**EXERCISE SET**
[a] Please answer these questions from the task scheduler excerpt:
(i) Which goal does the excerpt say is not considered here?
(ii) In what kind of system can embodiments be used to achieve a particularly high power saving?
(iii) According to the claims, under what condition does the task assigning unit assign the candidate task to the set of fast cores?
[b] Quote the task scheduler excerpt word for word, beginning at the words "Here we think" and stopping after the words "it is possible.".

Here we think about one of the most common goals - minimal completion time (another one - maximal throughput - is not considered here). A method can solve an optimization problem in order to minimize total completion time of each particular application. This can include finding an optimal mapping of tasks to cores that will make completion time reach its potential minimum and simultaneously decrease the power consumption of HMCCS as much as it is possible.
Furthermore, with a task scheduler or method in accordance with the present invention there is considerable less effort for the developer to develop parallel applications for heterogeneous hardware. This results in making the process of developing parallel application for HMCCS hardware easier. Finally, it leads to decrease in labor costs of either software developing or effective porting existing code to specific architecture.
Embodiments of the present invention can be used in a system with signal processors of SoC type in which the same software is running permanently. Thus, a particularly high power saving is achieved.
The system of exploiting heterogeneous multi-core architecture with functionally different performance and power consumption cores. Aspects of the present invention can involve:
• Preliminary static estimation of time of execution and power consumption on a set of fast cores and a set of slow cores.
• Usage of a task diagram for designing an performance-energy efficient scheduler for heterogeneous multi-core devices
· Evaluating the critical path in on a task diagram
• Leveling the task diagram to provide the maximal profit in power
consumption Evaluation of power consumption on obtained task distribution among sets of cores according to the task diagram to minimize power consumption and simultaneously keep the value of maximal performance.

Claims

Task scheduler (100) for scheduling a plurality of tasks (310-340; 410-460; 510-560; 610-660) on a multi-core processor comprising a set of slow cores (304; 504; 604) and a set of fast cores (302; 402; 502; 602), the task scheduler comprising:
a timing unit (110) configured to compare a slow core runtime of at least one candidate task (340; 420, 430; 520, 530; 620, 630) that is not on a critical path (305; 405; 505; 605) with a fast core runtime of one or more critical path tasks, and
a task assigning unit (120) configured to assign the candidate task to the set of fast cores if the slow core runtime of the candidate task is longer than the fast core runtime of the one or more critical path tasks, and otherwise to assign the candidate task to the set of slow cores.

**RECORD EXTRACTS**
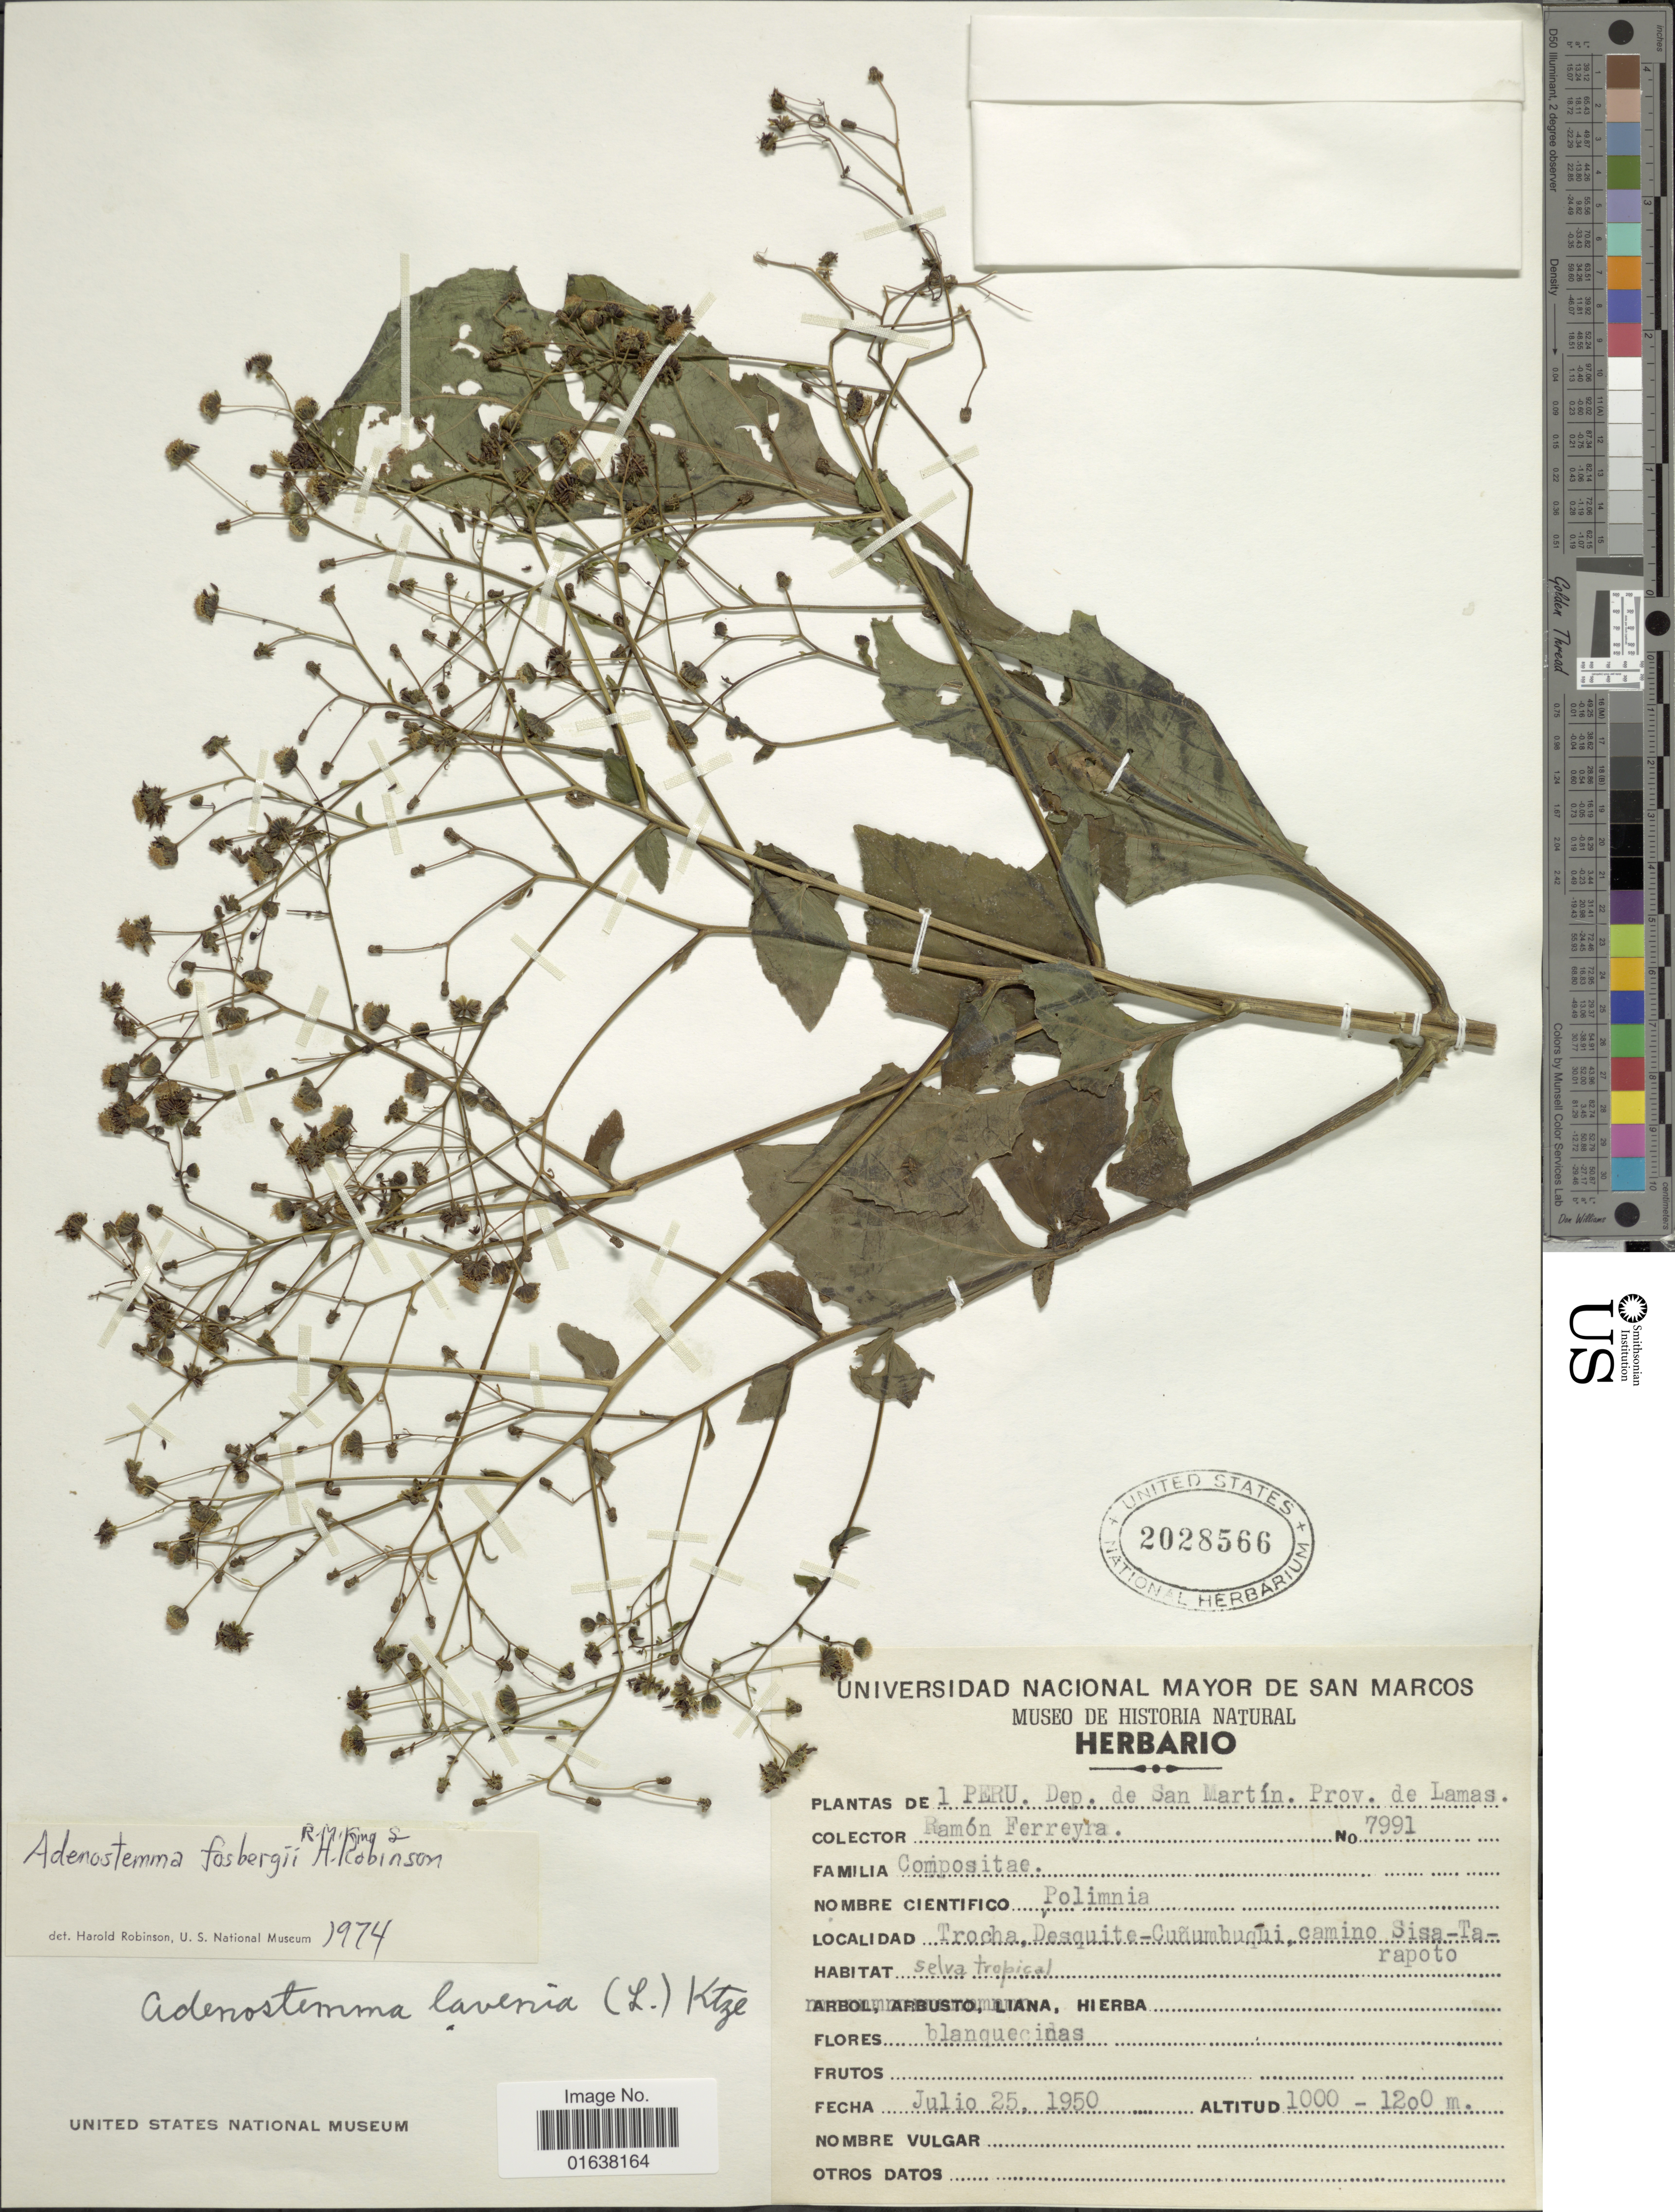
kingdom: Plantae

---

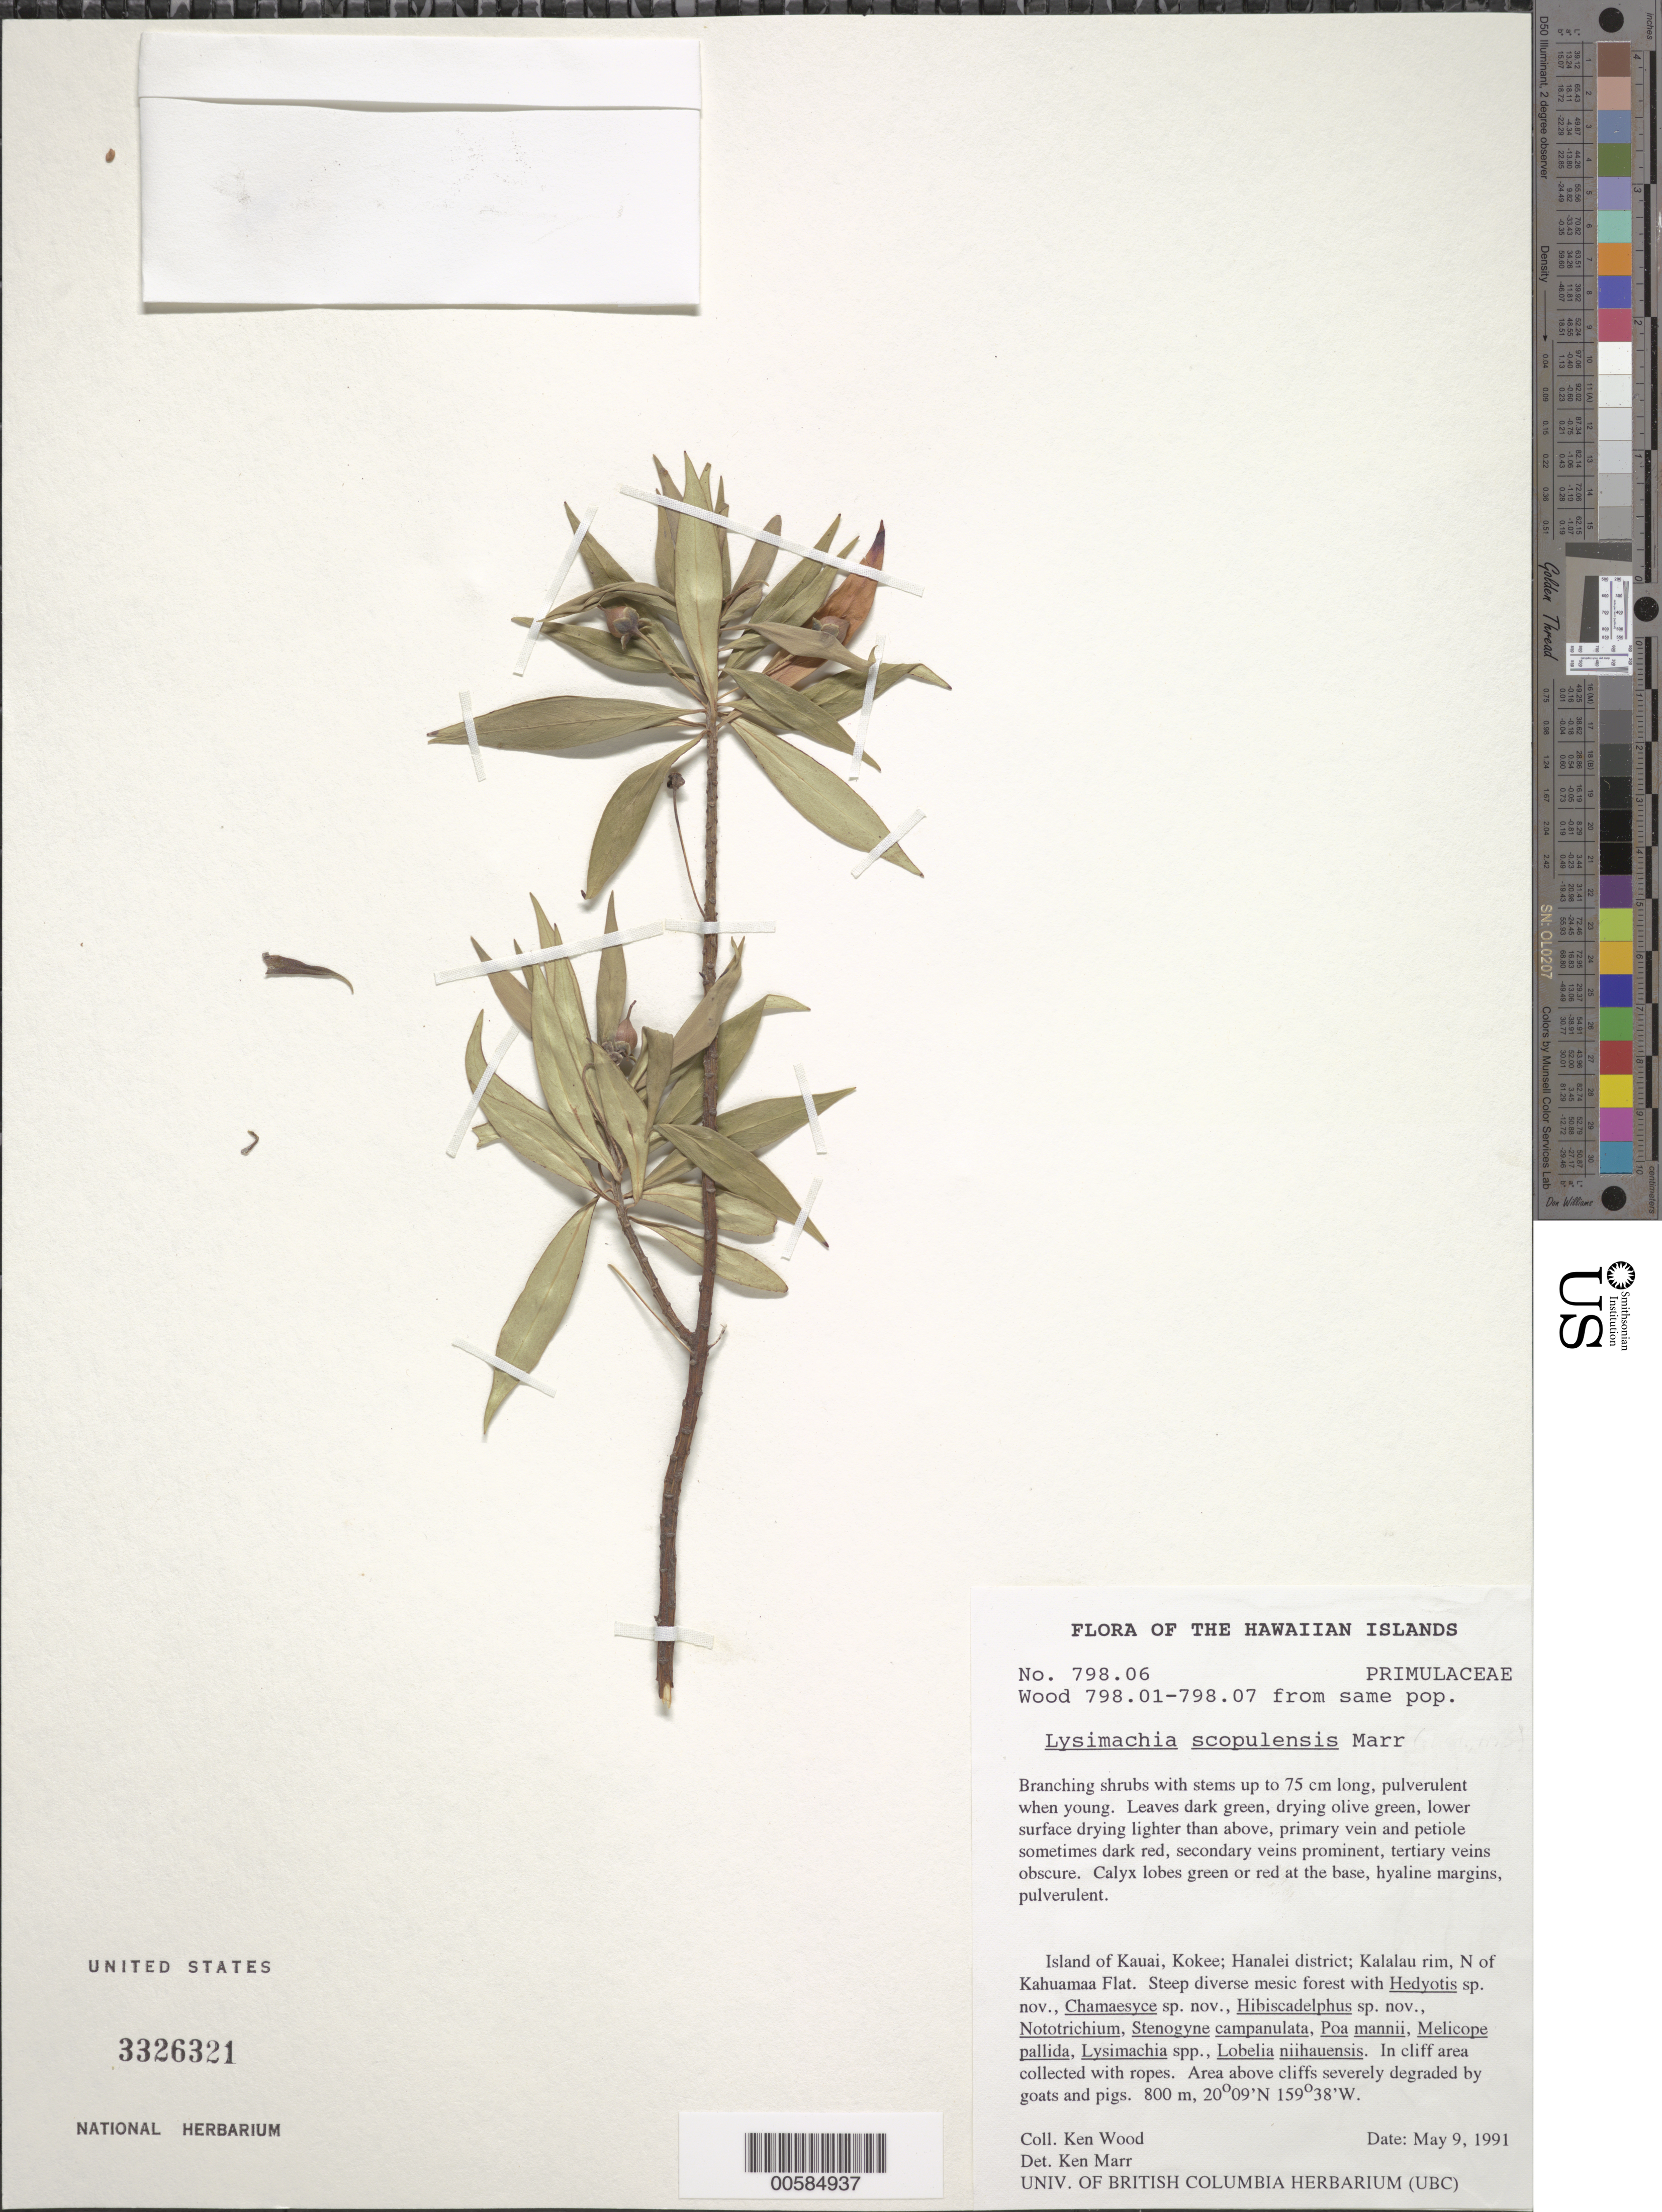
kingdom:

**SOLUTIONS BELOW**
[a]
(i) Maximal throughput.
(ii) A system with signal processors of SoC type in which the same software is running permanently.
(iii) When the slow core runtime of the candidate task is longer than the fast core runtime of the one or more critical path tasks.

[b]
Here we think about one of the most common goals - minimal completion time (another one - maximal throughput - is not considered here). A method can solve an optimization problem in order to minimize total completion time of each particular application. This can include finding an optimal mapping of tasks to cores that will make completion time reach its potential minimum and simultaneously decrease the power consumption of HMCCS as much as it is possible.